Она слушает меня внимательно, то и дело округляя глаза, а потом накрывает мою руку своей и заговорщицки шепчет:
— Ты ещё успеешь вернуться в сытую жизнь, Саш, но уже никогда — побыть бедным студентом, которого любят не за деньги и крутые тачки, а просто за то, он есть. Не спеши убегать, ладно?
И я киваю: Шах подождёт, правда?
Я так и не смог заснуть. Да и какой сон? В голове ураган мыслей, шквал воспоминаний, а вместо сердца проснувшийся вулкан.
Нинель права: сдаться я всегда успею! Но прежде чем уехать домой, я просто обязан влюбить в себя Пуговицу, а Царёву указать на дверь! Филатов я, в конце концов, или деревенская размазня?
Позабыв про обиды и воскресив в памяти все уловки по соблазнению неприступных красавиц, я почти лечу через весь город к дому Румянцевой. Из веток спелой рябины и огненно-рыжих кленовых листьев собираю букет. Даже рад, что кредитки украли, а в дырявом кармане чужих брюк нет ни рубля. Отчего-то уверен, что Пуговице мой гербарий понравится куда больше бездушных роз из холодильника.
К скромному подъезду серой пятиэтажки я подхожу с первыми лучами солнца. Жадно осматриваюсь по сторонам, дабы удостовериться, что не ошибся адресом, и смеюсь, как дурак. Честное слово, я какой-то дефективный мажор! В который раз западаю на девушку из хрущёвки, без имени и связей, статуса и денег! Одно радует, матери нет никакого дела до финансового состояния будущей невестки, а значит, судьба Шаха мне не грозит!
С необъяснимым волнением выискиваю взглядом Анькины окна: небольшое кухонное и лоджию. Представляю, как Румянцева, должно быть, нежится в кровати; как Хвост, растянувшись, валяется в её ногах. Чёрт, я впервые завидую кошаку!
Усевшись на лавочку, отведённую для словоохотливых старушек с пронырливым взглядом и горстью семечек в кармане, поправляю самодельный букет и никак не решаюсь набрать заветные цифры на домофоне. Как бы сильно сердце ни рвалось к любимой девочке, мне не хочется потревожить её сон. Аня и так по моей вине две ночи провела без сна.

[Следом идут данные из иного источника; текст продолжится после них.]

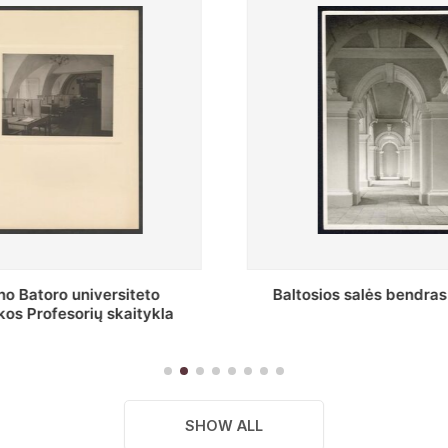
s salės bendras vaizdas
Stepono Batoro universitet
skaitykla
SHOW ALL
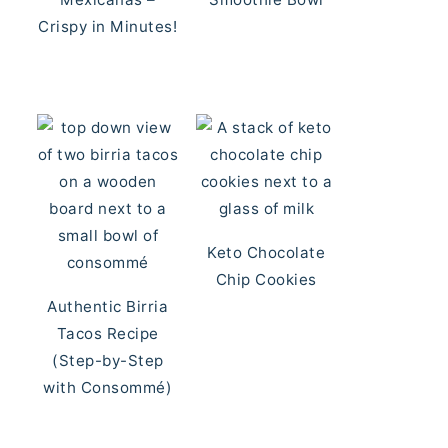
Crispy in Minutes!
Keto Chocolate
Chip Cookies
Authentic Birria
Tacos Recipe
(Step-by-Step
with Consommé)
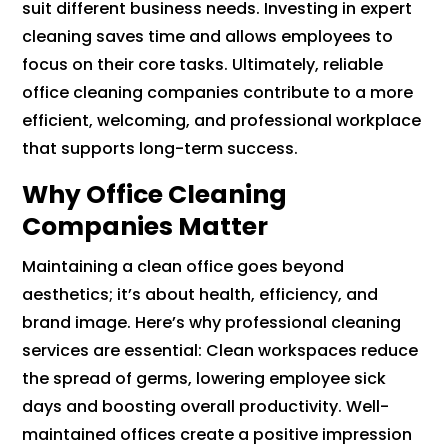
suit different business needs. Investing in expert
cleaning saves time and allows employees to
focus on their core tasks. Ultimately, reliable
office cleaning companies contribute to a more
efficient, welcoming, and professional workplace
that supports long-term success.
Why Office Cleaning
Companies Matter
Maintaining a clean office goes beyond
aesthetics; it’s about health, efficiency, and
brand image. Here’s why professional cleaning
services are essential: Clean workspaces reduce
the spread of germs, lowering employee sick
days and boosting overall productivity. Well-
maintained offices create a positive impression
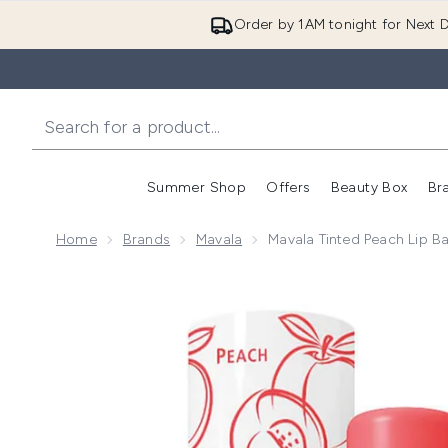
Order by 1AM tonight for Next D
Summer Shop
Offers
Beauty Box
Br
Enter submenu (Summer
Enter s
Home
Brands
Mavala
Mavala Tinted Peach Lip B
Now showing image 1 Mavala Tinted Peach Lip Balm 4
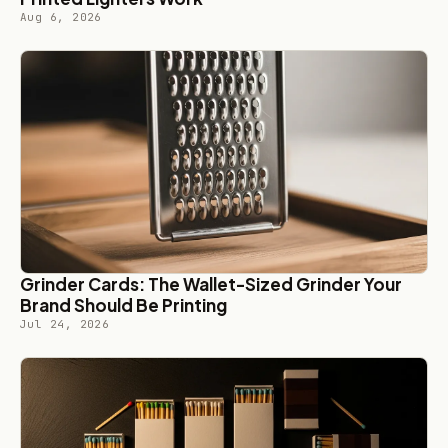
Aug 6, 2026
Grinder Cards: The Wallet-Sized Grinder Your
Brand Should Be Printing
Jul 24, 2026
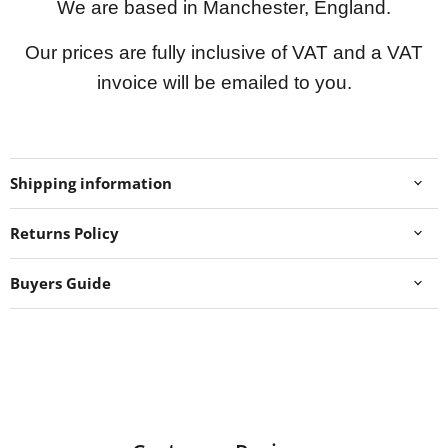
We are based in Manchester, England.
Our prices are fully inclusive of VAT and a VAT
invoice will be emailed to you.
Shipping information
Returns Policy
Buyers Guide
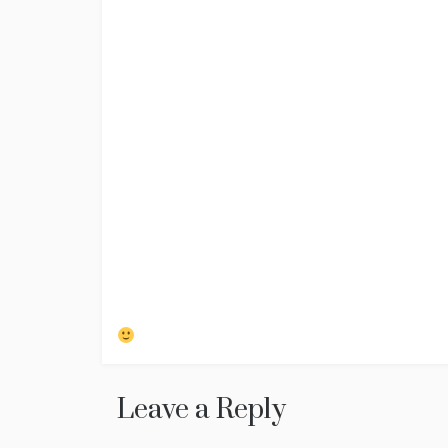
Leave a Reply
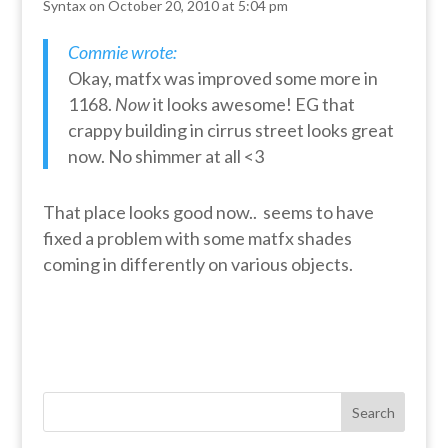
Syntax
on October 20, 2010 at 5:04 pm
Commie wrote:
Okay, matfx was improved some more in
1168.
Now
it looks awesome! EG that
crappy building in cirrus street looks great
now. No shimmer at all <3
That place looks good now.. seems to have
fixed a problem with some matfx shades
coming in differently on various objects.
Search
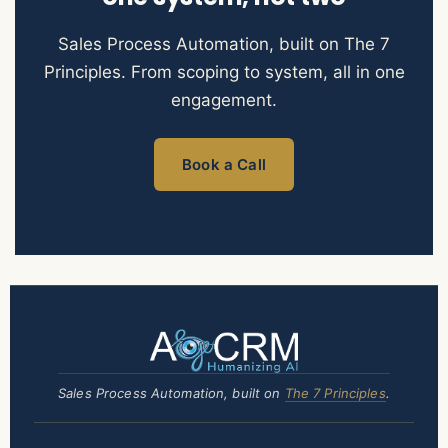
Sales Process Automation, built on The 7
Principles. From scoping to system, all in one
engagement.
Book a Call
Sales Process Automation, built on
The 7 Principles
.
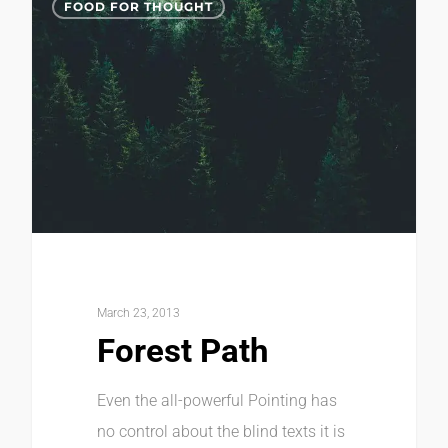
FOOD FOR THOUGHT
March 23, 2013
Forest Path
Even the all-powerful Pointing has
no control about the blind texts it is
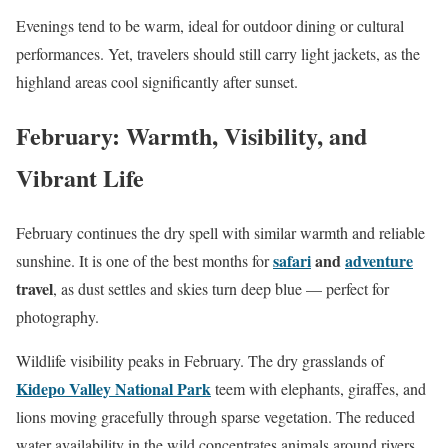
Evenings tend to be warm, ideal for outdoor dining or cultural
performances. Yet, travelers should still carry light jackets, as the
highland areas cool significantly after sunset.
February: Warmth, Visibility, and
Vibrant Life
February continues the dry spell with similar warmth and reliable
safari
and
adventure
sunshine. It is one of the best months for
travel
, as dust settles and skies turn deep blue — perfect for
photography.
Wildlife visibility peaks in February. The dry grasslands of
Kidepo Valley National Park
teem with elephants, giraffes, and
lions moving gracefully through sparse vegetation. The reduced
water availability in the wild concentrates animals around rivers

Вытягиваю ноги. Зацепившись взглядом за пожёванные Ромашкой и до конца не просохшие кеды Соколова, усмехаюсь своей доле. А потом задираю голову к просыпающемуся небу и, прикрыв глаза, жду…
Впрочем, моё ожидание бесцеремонно нарушается скрипом входной двери и пиликаньем домофона, а уже в следующую секунду сменяется хриплым и до тошноты отвратным голосом Царёва.
— Эй, болезный? — на масленой морде урода красуется наглая ухмылка. — Ты чего здесь забыл?
— А ты?
Мои наивные мечты осыпаются на асфальт лепестками увядшей розы. Не нужно быть семи пядей во лбу, чтобы понять, какого чёрта парень под утро выходит из квартиры девушки. И всё же, я не ожидал такого от Ани.
— Тебе в деталях описать? – издевается Артур, ненароком поправляя ширинку на джинсах. Вот урод!
— Да пошёл ты, Царёв, — цежу сквозь зубы, едва совладав со рвущимся на свободу желанием пересчитать подонку все его зубы и случайно недосчитаться парочки.
Внутри всё сводит от ревности и разочарования. И вроде понимаю, что Румянцева взрослая девочка и ничего мне не обещала, но как же гадко ощущать себя за бортом.
— Ладно, чудила деревенская, — Царёв подходит чуть ближе и с презрительной жалостью смотрит на мои кеды. – Я сегодня добрый: Анюта постаралась! Так что на первый раз прощаю. А теперь взял свой веник в зубы и свалил отсюда.
Шкафообразный болван, как и все вокруг, судит по одёжке и не видит во мне соперника. Понимаю, что должен этим воспользоваться, но слепая ревность мешает нормально соображать.
— Ну, чего сидим? — сплёвывает Царёв в считаных сантиметрах от моей обуви. — На что надеемся, доходяга? Твой поезд сошел с рельс, не доехав даже до вокзала. Мы с Аней снова вместе. Она меня простила. Несколько раз за эту ночь.